Now, I realize a data-first worldview makes some marketing useless at best and creepy at worst, and this kind of tracking also seems to spell disaster for geopolitics as recent NSA revelations have shown.
But tracking, aggregating choices, and serving up suggestions is also what makes services like Last.FM and Pandora (sadly, still not available in Canada) so helpful. So how does it work? Or, more importantly, how does it work when it works well?
There’s a memorable scene in the movie, Minority Report, when Tom Cruise is striding through a department store and the video ads around him are literally saying his name and making personalized suggestions of things he should buy. That distracting sound in the background is the ecstatic groan of every marketer watching the movie and seeing the possibilities of advertising’s future. Ooooh, it’s so targeted…
The logic of suggestions — totally based on linear data collected and compared in keyword pools — is pure science; yet, it somehow can create a lateral / emotional leap in the mind of the user. You discover stuff you otherwise wouldn’t have, or are reminded of forgotten things only tangentially related to your initial search. It’s all based on algorithms, yet there’s discovery and nostalgia. That’s math I can get into.
Enter Netflix, who have a seemingly endless variety of descriptors for the movies they serve up. Like a specific type of Sci-Fi, based on a particular feel, related only to real-life events from a particular decade? Netflix probably has some suggestions for you.
An interesting article in the Atlantic explores the actual data that Netflix uses, and draws it to its most logical / illogical suggestion serve-up via a Genre Generator. It’s a long read (by web standards), but it’s fascinating.
Not only is it interesting to understand why Netflix offers you the suggestions it does, the essay is also a useful examination of how multiple micro-genres really can produce an individual experience, if properly groomed.
This justification of data-collection-in-order-to-give-you-what-you-really-want is obviously the kevlar vest of so many groups with questionable intentions, from governments to social media empires to ad agencies. However, Netflix is perhaps a perfect example of a content company that has tracked their own content so well they can offer genuinely helpful suggestions to customers.

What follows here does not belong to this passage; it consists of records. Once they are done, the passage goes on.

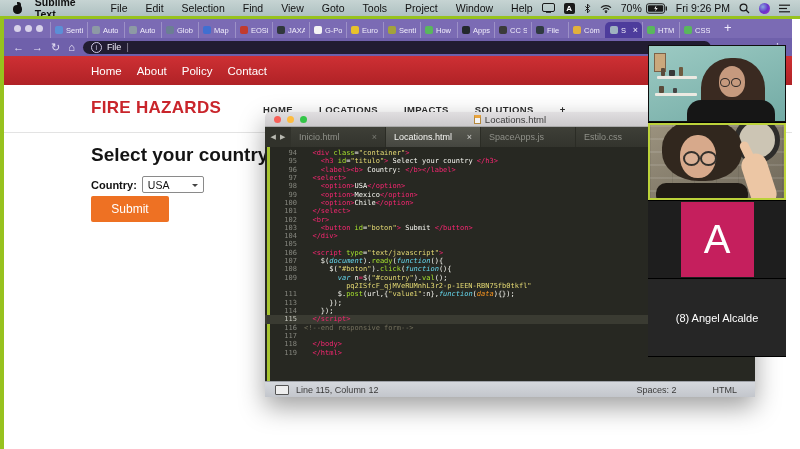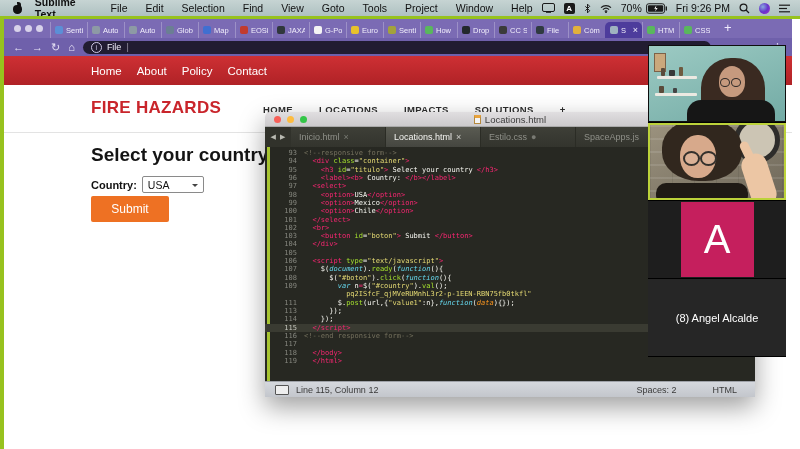--- a/index.html
+++ b/index.html
@@ -246,7 +246,7 @@
         </div>
         <div class="btab">
           <span class="favicon" style="background: rgb(35, 40, 45);"></span>
-          <span class="btl">Drop</span>
+          <span class="btl">Apps</span>
         </div>
         <div class="btab">
           <span class="favicon" style="background: rgb(58, 58, 58);"></span>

This is, of course, the promise of Big Data marketing — so often defended, so frequently used, so rarely achieved with any degree of success for consumers — the personalized, customized experience for each user. But it usually falls down when it reaches the audiences’ real life.
Interested in an efficient future of glowing possibilities and custom-tailored options for all of your whims?
Netflix suggests you might like Minority Report.